Another car pulled into the drive, this one a black Mercedes. "That the right kind of car?" Nick said to Selena.
"Shut up," the cleaning lady said. "Put your hands up. Get on your knees or I shoot."
They got on their knees, hands in the air. The Mercedes stopped. Two men got out of the car. One was tall and thin, one short and squat. They wore casual clothes that looked expensive. Guns came out, pointed at Nick and Selena.
"They're armed," the woman said. "The man has a shoulder holster."
The tall one spoke. "Take out your weapons and put them on the ground. Be very careful. Do it slowly."
He's American, Nick thought. From somewhere on the East Coast.
"Selena, do as he says. Remember how we did it in Mali."
"Shut up. Take out the guns. Two fingers."
Nick took out his new SI
G-Sauer, holding it by the butt between his thumb and finger. He laid it on the porch. Selena did the same.

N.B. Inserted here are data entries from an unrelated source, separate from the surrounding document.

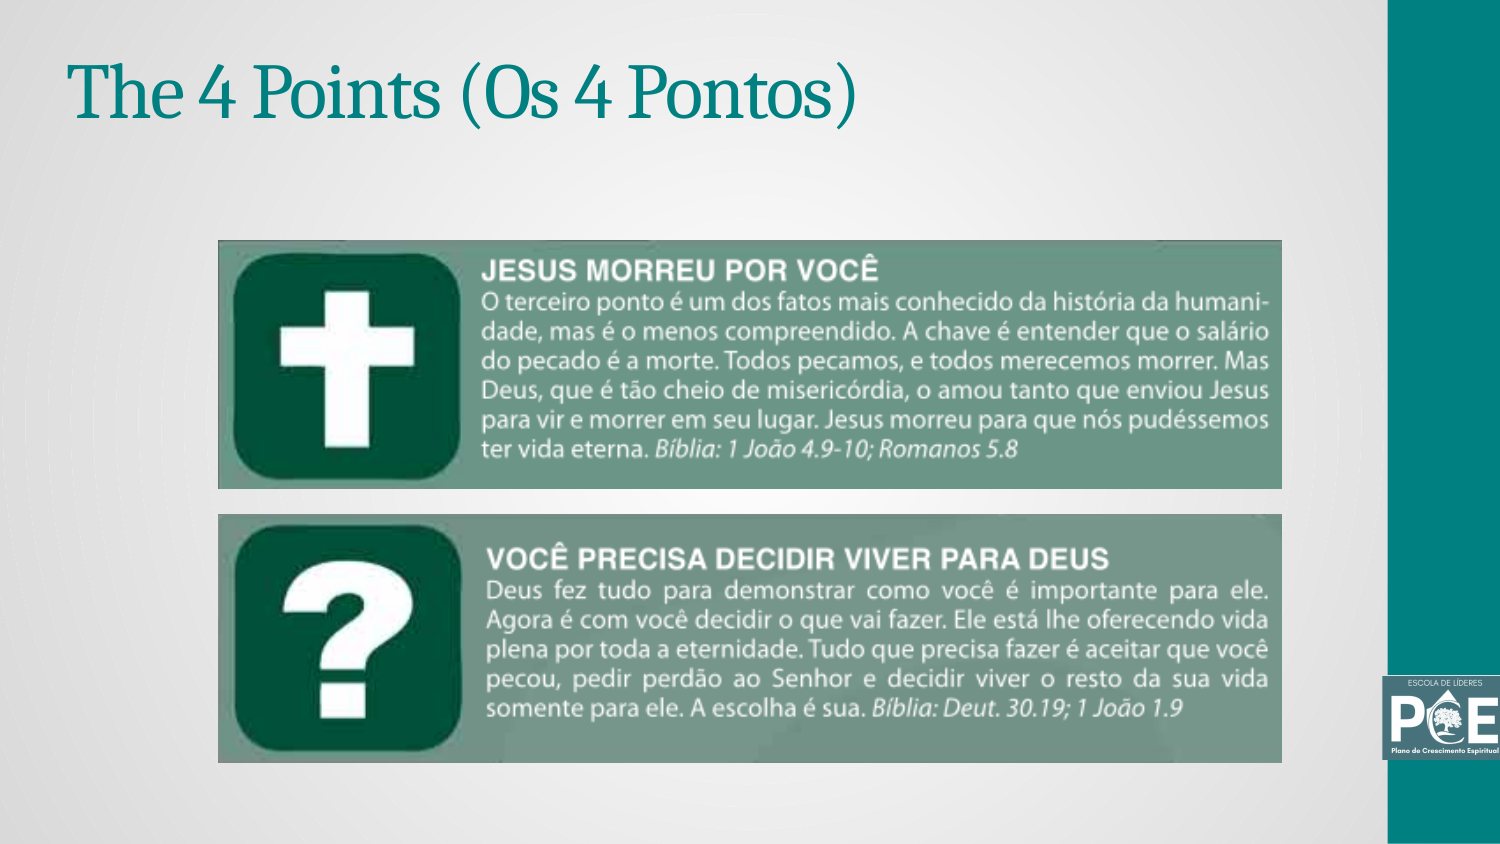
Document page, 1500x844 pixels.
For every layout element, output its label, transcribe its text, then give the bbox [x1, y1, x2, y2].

picture [218, 240, 1282, 490]
picture [1382, 675, 1500, 760]
picture [218, 513, 1282, 763]
title The 4 Points (Os 4 Pontos) [58, 25, 1459, 149]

"Very good. Get up. Keep your hands in the air."
They stood, slowly.
"Kick the guns away."
They kicked them off the porch. The cleaning lady lowered the barrel of her gun and moved behind the others. The two men stepped onto the porch. Short Man had plastic ties in one hand, his pistol in the other.
"Turn around," the tall one said. "Put your hands behind you."
They turned. Short Man stepped close.
Selena moved first. She whirled and knocked the gun from his hand. It went off, sending a flock of birds shrieking into the sky. She slammed the edge of her rigid palm against his neck, harder than she'd meant. Something broke.
Tall Man hadn't expected trouble. He froze for an instant. It was enough.
Nick swept the gun away with a quick crossing motion of his hands and moved in. The pistol fired into the ground. He drove his knuckled fist into Tall Man's throat, a killing blow to the larynx. The cleaning lady brought up her gun. The man clutched at his throat, trying to breathe. His face went purple. Nick pushed him off the porch into the cleaning lady as she fired, using him for a shield. The bullets hit him in the back. The woman fell backward with both men on top of her. Nick reached past the dead man and slammed his fist into her face, brought his hand up and struck down across the bridge of her nose. It shattered. She screamed curses at him, trying to bring her gun to bear, firing into the air. He hit her again, a hammer blow. She fell silent.
On the porch, the second man lay dead. Nick got to his feet.
"Mali?" Selena said.
"Maybe not exactly the same. But you knew what I meant."
In Mali, they'd been attacked on the street. Selena's martial arts had kept them alive.
"Yes. I did."
"Did you mean to kill him?" he asked.
"No. But he asked for it."
She'd changed a lot since Nick had met her. Two years with the Project had stripped away most of her hesitation about hurting people who tried to hurt her. It was a question of survival. You couldn't hesitate. The second man had hesitated, which was why he was dead.